TASK MATERIAL –

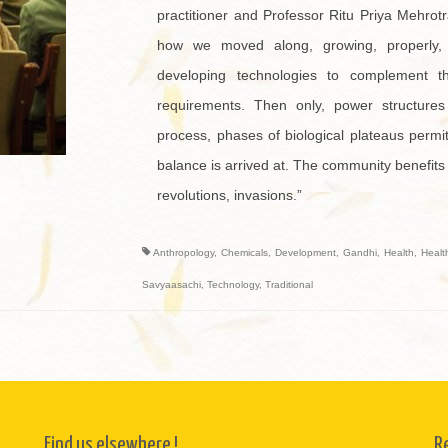
practitioner and Professor Ritu Priya Mehrotr
how we moved along, growing, properly
developing technologies to complement t
requirements. Then only, power structures 
process, phases of biological plateaus permit
balance is arrived at. The community benefits
revolutions, invasions.”
Anthropology
,
Chemicals
,
Development
,
Gandhi
,
Health
,
Healt
Savyaasachi
,
Technology
,
Traditional
Find us elsewhere !
R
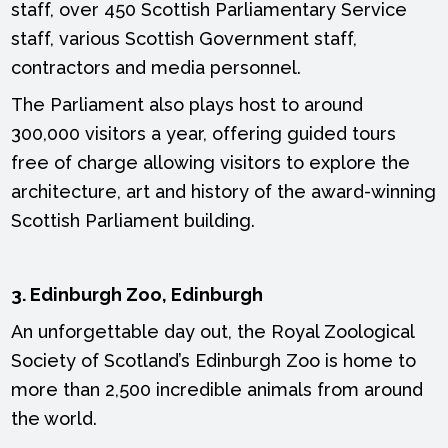
staff, over 450 Scottish Parliamentary Service
staff, various Scottish Government staff,
contractors and media personnel.
The Parliament also plays host to around
300,000 visitors a year, offering guided tours
free of charge allowing visitors to explore the
architecture, art and history of the award-winning
Scottish Parliament building.
3. Edinburgh Zoo, Edinburgh
An unforgettable day out, the Royal Zoological
Society of Scotland’s Edinburgh Zoo is home to
more than 2,500 incredible animals from around
the world.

TASK DESCRIPTION – Reproduce the lines from the one containing "staff, over 450" through the one containing "3. Edinburgh Zoo, Edinburgh", both included, word for word.

OUTPUT OF THE TASK –
staff, over 450 Scottish Parliamentary Service
staff, various Scottish Government staff,
contractors and media personnel.
The Parliament also plays host to around
300,000 visitors a year, offering guided tours
free of charge allowing visitors to explore the
architecture, art and history of the award-winning
Scottish Parliament building.
3. Edinburgh Zoo, Edinburgh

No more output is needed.